Saved entries:
※

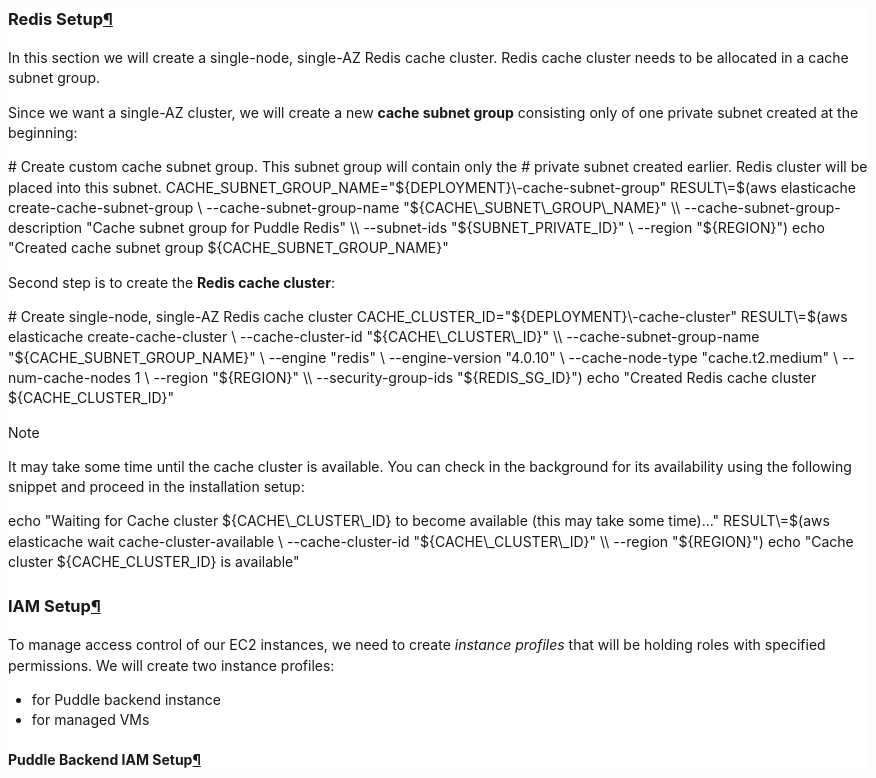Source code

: ### Redis Setup[¶](#redis-setup "Permalink to this headline")

In this section we will create a single-node, single-AZ Redis cache cluster. Redis cache cluster needs to be allocated in a cache subnet group.

Since we want a single-AZ cluster, we will create a new **cache subnet group** consisting only of one private subnet created at the beginning:

\# Create custom cache subnet group. This subnet group will contain only the
\# private subnet created earlier. Redis cluster will be placed into this subnet.
CACHE\_SUBNET\_GROUP\_NAME\="${DEPLOYMENT}\-cache-subnet-group"
RESULT\=$(aws elasticache create-cache-subnet-group \\
    --cache-subnet-group-name "${CACHE\_SUBNET\_GROUP\_NAME}" \\
    --cache-subnet-group-description "Cache subnet group for Puddle Redis" \\
    --subnet-ids "${SUBNET\_PRIVATE\_ID}" \\
    --region "${REGION}")
echo "Created cache subnet group ${CACHE\_SUBNET\_GROUP\_NAME}"

Second step is to create the **Redis cache cluster**:

\# Create single-node, single-AZ Redis cache cluster
CACHE\_CLUSTER\_ID\="${DEPLOYMENT}\-cache-cluster"
RESULT\=$(aws elasticache create-cache-cluster \\
    --cache-cluster-id "${CACHE\_CLUSTER\_ID}" \\
    --cache-subnet-group-name "${CACHE\_SUBNET\_GROUP\_NAME}" \\
    --engine "redis" \\
    --engine-version "4.0.10" \\
    --cache-node-type "cache.t2.medium" \\
    --num-cache-nodes 1 \\
    --region "${REGION}" \\
    --security-group-ids "${REDIS\_SG\_ID}")
echo "Created Redis cache cluster ${CACHE\_CLUSTER\_ID}"

Note

It may take some time until the cache cluster is available. You can check in the background for its availability using the following snippet and proceed in the installation setup:

echo "Waiting for Cache cluster ${CACHE\_CLUSTER\_ID} to become available (this may take some time)..."
RESULT\=$(aws elasticache wait cache-cluster-available \\
    --cache-cluster-id "${CACHE\_CLUSTER\_ID}" \\
    --region "${REGION}")
echo "Cache cluster ${CACHE\_CLUSTER\_ID} is available"

### IAM Setup[¶](#iam-setup "Permalink to this headline")

To manage access control of our EC2 instances, we need to create _instance profiles_ that will be holding roles with specified permissions. We will create two instance profiles:

*   for Puddle backend instance
*   for managed VMs

#### Puddle Backend IAM Setup[¶](#puddle-backend-iam-setup "Permalink to this headline")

※

Reproduce every row above with each "single-AZ" swapped for "single-zone" and everything else unchanged. Leave the pictures out of your answer.

Worked solution:
Source code

: ### Redis Setup[¶](#redis-setup "Permalink to this headline")

In this section we will create a single-node, single-zone Redis cache cluster. Redis cache cluster needs to be allocated in a cache subnet group.

Since we want a single-zone cluster, we will create a new **cache subnet group** consisting only of one private subnet created at the beginning:

\# Create custom cache subnet group. This subnet group will contain only the
\# private subnet created earlier. Redis cluster will be placed into this subnet.
CACHE\_SUBNET\_GROUP\_NAME\="${DEPLOYMENT}\-cache-subnet-group"
RESULT\=$(aws elasticache create-cache-subnet-group \\
    --cache-subnet-group-name "${CACHE\_SUBNET\_GROUP\_NAME}" \\
    --cache-subnet-group-description "Cache subnet group for Puddle Redis" \\
    --subnet-ids "${SUBNET\_PRIVATE\_ID}" \\
    --region "${REGION}")
echo "Created cache subnet group ${CACHE\_SUBNET\_GROUP\_NAME}"

Second step is to create the **Redis cache cluster**:

\# Create single-node, single-zone Redis cache cluster
CACHE\_CLUSTER\_ID\="${DEPLOYMENT}\-cache-cluster"
RESULT\=$(aws elasticache create-cache-cluster \\
    --cache-cluster-id "${CACHE\_CLUSTER\_ID}" \\
    --cache-subnet-group-name "${CACHE\_SUBNET\_GROUP\_NAME}" \\
    --engine "redis" \\
    --engine-version "4.0.10" \\
    --cache-node-type "cache.t2.medium" \\
    --num-cache-nodes 1 \\
    --region "${REGION}" \\
    --security-group-ids "${REDIS\_SG\_ID}")
echo "Created Redis cache cluster ${CACHE\_CLUSTER\_ID}"

Note

It may take some time until the cache cluster is available. You can check in the background for its availability using the following snippet and proceed in the installation setup:

echo "Waiting for Cache cluster ${CACHE\_CLUSTER\_ID} to become available (this may take some time)..."
RESULT\=$(aws elasticache wait cache-cluster-available \\
    --cache-cluster-id "${CACHE\_CLUSTER\_ID}" \\
    --region "${REGION}")
echo "Cache cluster ${CACHE\_CLUSTER\_ID} is available"

### IAM Setup[¶](#iam-setup "Permalink to this headline")

To manage access control of our EC2 instances, we need to create _instance profiles_ that will be holding roles with specified permissions. We will create two instance profiles:

*   for Puddle backend instance
*   for managed VMs

#### Puddle Backend IAM Setup[¶](#puddle-backend-iam-setup "Permalink to this headline")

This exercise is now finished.